Itulah alasan di balik reputasi buruk Fu Sinian, yang akibatnya membuat tidak ada seorang pun yang ingin berkonfrontasi langsung dengannya.
Saat Yu Duo pertama kali bertransmigrasi, ia mempertimbangkan pilihannya. Antara melarikan diri atau tetap menjadi wanita simpanan Fu Sinian, ia dengan senang hati memilih yang terakhir.
Kenyataan membuktikan bahwa ia membuat keputusan yang tepat. Memang, ia harus berperan sebagai wanita manja dan bodoh selama tiga tahun, dan setiap hari hidup bagai berjalan di atas es tipis, tapi kualitas hidupnya tidak terlalu buruk. Selama ia memenuhi segala keinginan Bos, semuanya baik-baik saja. Sekarang Fu Sinian akhirnya tiada, ia juga bisa mewarisi kerajaan miliaran dolarnya. Itu adalah hal terbaik yang bisa terjadi.
Dengan warisan miliaran dolar ini, ia bisa menjalani sisa hidupnya sesuka hati. Ia bisa berbelanja, bepergian; memikirkannya saja sudah cukup membuatnya bahagia.
Ada beberapa teks Weibo di ponselnya. Weibo-nya tidak pernah sepi sejak Fu Sinian meninggal, kebanyakan berisi kata-kata penghiburan.
Yu Duo berpikir serius. Meskipun Fu Sinian hilang dalam ledakan sebulan yang lalu, pemakaman baru saja dilaksanakan. Pemakaman itulah yang mengonfirmasi kematiannya, yang berarti ia baru saja menerima fakta bahwa suaminya telah meninggal kemarin.
Ini adalah hari kedua setelah kematian suaminya, ia harus memainkan perannya sebagaimana mestinya.
Ia membuka kunci ponselnya dan membuka aplikasi Weibo, lalu mengetik: Kau bilang kita akan menghabiskan sisa hidup bersama, tapi kau sudah pergi.
Kirim!
Tak lama kemudian, grup pertemanannya dibanjiri pesan seperti "kami turut berduka cita sedalam-dalamnya."
Fu Sinian, yang sejak tadi dengan tenang memperhatikannya mengirim postingan ke grup pertemanannya, dengan tenang pula memperhatikan senyum penuh kemenangannya.
Bagaimana bisa ia tidak pernah menyadari bahwa wanita ini benar-benar perlu diberi pelajaran?
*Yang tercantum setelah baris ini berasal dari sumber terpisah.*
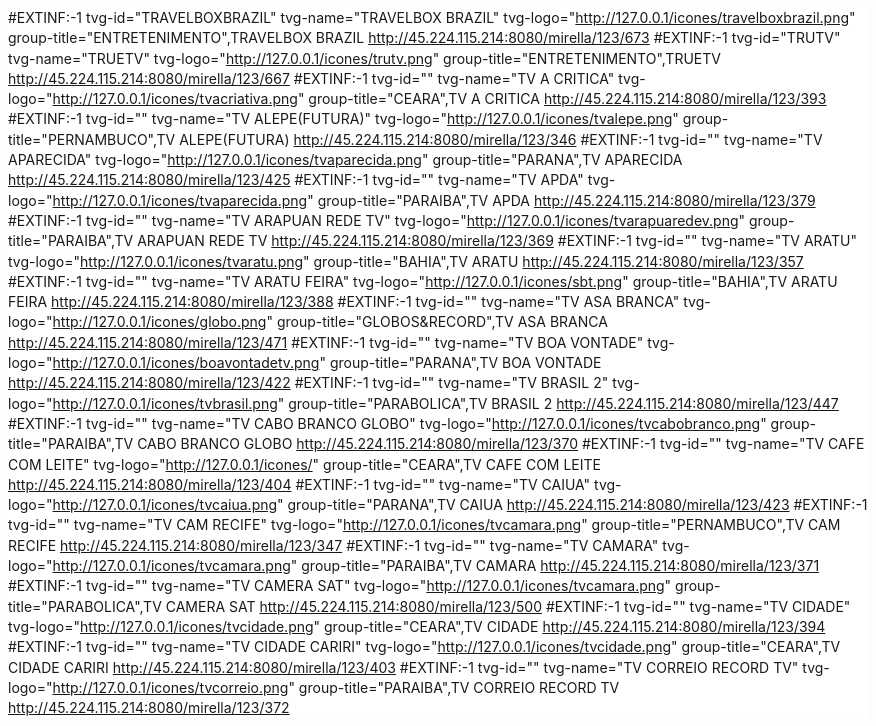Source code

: #EXTINF:-1 tvg-id="TRAVELBOXBRAZIL" tvg-name="TRAVELBOX BRAZIL" tvg-logo="http://127.0.0.1/icones/travelboxbrazil.png" group-title="ENTRETENIMENTO",TRAVELBOX BRAZIL
http://45.224.115.214:8080/mirella/123/673
#EXTINF:-1 tvg-id="TRUTV" tvg-name="TRUETV" tvg-logo="http://127.0.0.1/icones/trutv.png" group-title="ENTRETENIMENTO",TRUETV
http://45.224.115.214:8080/mirella/123/667
#EXTINF:-1 tvg-id="" tvg-name="TV A CRITICA" tvg-logo="http://127.0.0.1/icones/tvacriativa.png" group-title="CEARA",TV A CRITICA
http://45.224.115.214:8080/mirella/123/393
#EXTINF:-1 tvg-id="" tvg-name="TV ALEPE(FUTURA)" tvg-logo="http://127.0.0.1/icones/tvalepe.png" group-title="PERNAMBUCO",TV ALEPE(FUTURA)
http://45.224.115.214:8080/mirella/123/346
#EXTINF:-1 tvg-id="" tvg-name="TV APARECIDA" tvg-logo="http://127.0.0.1/icones/tvaparecida.png" group-title="PARANA",TV APARECIDA
http://45.224.115.214:8080/mirella/123/425
#EXTINF:-1 tvg-id="" tvg-name="TV APDA" tvg-logo="http://127.0.0.1/icones/tvaparecida.png" group-title="PARAIBA",TV APDA
http://45.224.115.214:8080/mirella/123/379
#EXTINF:-1 tvg-id="" tvg-name="TV ARAPUAN REDE TV" tvg-logo="http://127.0.0.1/icones/tvarapuaredev.png" group-title="PARAIBA",TV ARAPUAN REDE TV
http://45.224.115.214:8080/mirella/123/369
#EXTINF:-1 tvg-id="" tvg-name="TV ARATU" tvg-logo="http://127.0.0.1/icones/tvaratu.png" group-title="BAHIA",TV ARATU
http://45.224.115.214:8080/mirella/123/357
#EXTINF:-1 tvg-id="" tvg-name="TV ARATU FEIRA" tvg-logo="http://127.0.0.1/icones/sbt.png" group-title="BAHIA",TV ARATU FEIRA
http://45.224.115.214:8080/mirella/123/388
#EXTINF:-1 tvg-id="" tvg-name="TV ASA BRANCA" tvg-logo="http://127.0.0.1/icones/globo.png" group-title="GLOBOS&RECORD",TV ASA BRANCA
http://45.224.115.214:8080/mirella/123/471
#EXTINF:-1 tvg-id="" tvg-name="TV BOA VONTADE" tvg-logo="http://127.0.0.1/icones/boavontadetv.png" group-title="PARANA",TV BOA VONTADE
http://45.224.115.214:8080/mirella/123/422
#EXTINF:-1 tvg-id="" tvg-name="TV BRASIL 2" tvg-logo="http://127.0.0.1/icones/tvbrasil.png" group-title="PARABOLICA",TV BRASIL 2
http://45.224.115.214:8080/mirella/123/447
#EXTINF:-1 tvg-id="" tvg-name="TV CABO BRANCO GLOBO" tvg-logo="http://127.0.0.1/icones/tvcabobranco.png" group-title="PARAIBA",TV CABO BRANCO GLOBO
http://45.224.115.214:8080/mirella/123/370
#EXTINF:-1 tvg-id="" tvg-name="TV CAFE COM LEITE" tvg-logo="http://127.0.0.1/icones/" group-title="CEARA",TV CAFE COM LEITE
http://45.224.115.214:8080/mirella/123/404
#EXTINF:-1 tvg-id="" tvg-name="TV CAIUA" tvg-logo="http://127.0.0.1/icones/tvcaiua.png" group-title="PARANA",TV CAIUA
http://45.224.115.214:8080/mirella/123/423
#EXTINF:-1 tvg-id="" tvg-name="TV CAM RECIFE" tvg-logo="http://127.0.0.1/icones/tvcamara.png" group-title="PERNAMBUCO",TV CAM RECIFE
http://45.224.115.214:8080/mirella/123/347
#EXTINF:-1 tvg-id="" tvg-name="TV CAMARA" tvg-logo="http://127.0.0.1/icones/tvcamara.png" group-title="PARAIBA",TV CAMARA
http://45.224.115.214:8080/mirella/123/371
#EXTINF:-1 tvg-id="" tvg-name="TV CAMERA SAT" tvg-logo="http://127.0.0.1/icones/tvcamara.png" group-title="PARABOLICA",TV CAMERA SAT
http://45.224.115.214:8080/mirella/123/500
#EXTINF:-1 tvg-id="" tvg-name="TV CIDADE" tvg-logo="http://127.0.0.1/icones/tvcidade.png" group-title="CEARA",TV CIDADE
http://45.224.115.214:8080/mirella/123/394
#EXTINF:-1 tvg-id="" tvg-name="TV CIDADE CARIRI" tvg-logo="http://127.0.0.1/icones/tvcidade.png" group-title="CEARA",TV CIDADE CARIRI
http://45.224.115.214:8080/mirella/123/403
#EXTINF:-1 tvg-id="" tvg-name="TV CORREIO RECORD TV" tvg-logo="http://127.0.0.1/icones/tvcorreio.png" group-title="PARAIBA",TV CORREIO RECORD TV
http://45.224.115.214:8080/mirella/123/372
Memikirkan hal itu, Fu Sinian harus bertanya pada dirinya sendiri, mengapa ia tidak pernah bisa melihat sifat aslinya?
Saat Yu Duo dengan gembira membalas pesan-pesan Weibo-nya, ia mendengar ketukan pintu.
Kaget, ia membanting laptopnya.
"Nyonya, ini saya. Tante Lian!"
Tante Lian juga ada di grup pertemanannya; ia menduga Tante Lian mungkin melihat postingannya juga.
"Masuklah."
Tante Lian masuk ke kamar sambil membawa semangkuk sup herbal di tangannya. Sup itu berwarna hitam dan begitu ia masuk, seluruh ruangan dipenuhi aroma pahit. Penampilannya saja sudah membuat siapa pun tidak ingin meminumnya.